'''
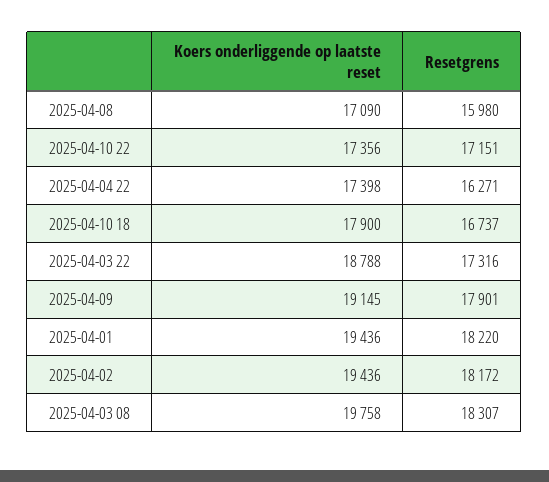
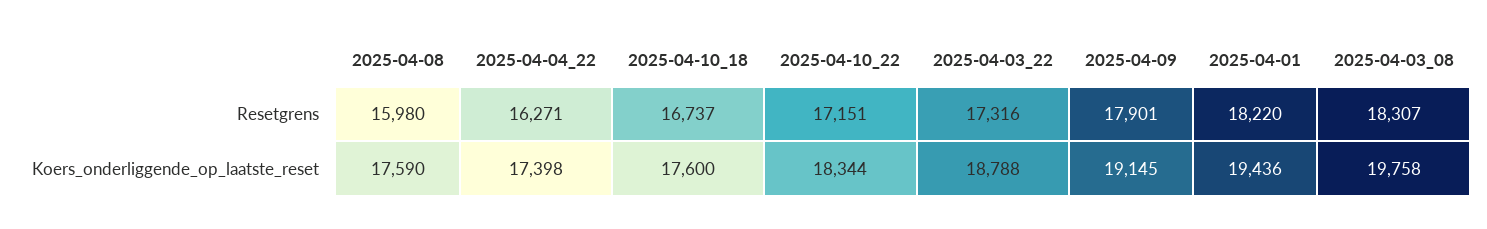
  {
    "Koers onderliggende op laatste reset": {
-     "2025-04-08": 17090,
+     "2025-04-08": 17590,
-     "2025-04-10 22": 17356,
+     "2025-04-10 22": 18344,
      "2025-04-04 22": 17398,
-     "2025-04-10 18": 17900,
+     "2025-04-10 18": 17600,
      "2025-04-03 22": 18788,
      "2025-04-09": 19145,
      "2025-04-01": 19436,
-     "2025-04-02": 19436,
      "2025-04-03 08": 19758
    },
    "Resetgrens": {
      "2025-04-08": 15980,
      "2025-04-10 22": 17151,
      "2025-04-04 22": 16271,
      "2025-04-10 18": 16737,
      "2025-04-03 22": 17316,
      "2025-04-09": 17901,
      "2025-04-01": 18220,
-     "2025-04-02": 18172,
      "2025-04-03 08": 18307
    }
  }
'''
Would you provide an exact, picture-free copy of the data above?

  {
    "Koers onderliggende op laatste reset": {
-     "2025-04-08": 17090,
+     "2025-04-08": 17590,
-     "2025-04-10 22": 17356,
+     "2025-04-10 22": 18344,
      "2025-04-04 22": 17398,
-     "2025-04-10 18": 17900,
+     "2025-04-10 18": 17600,
      "2025-04-03 22": 18788,
      "2025-04-09": 19145,
      "2025-04-01": 19436,
-     "2025-04-02": 19436,
      "2025-04-03 08": 19758
    },
    "Resetgrens": {
      "2025-04-08": 15980,
      "2025-04-10 22": 17151,
      "2025-04-04 22": 16271,
      "2025-04-10 18": 16737,
      "2025-04-03 22": 17316,
      "2025-04-09": 17901,
      "2025-04-01": 18220,
-     "2025-04-02": 18172,
      "2025-04-03 08": 18307
    }
  }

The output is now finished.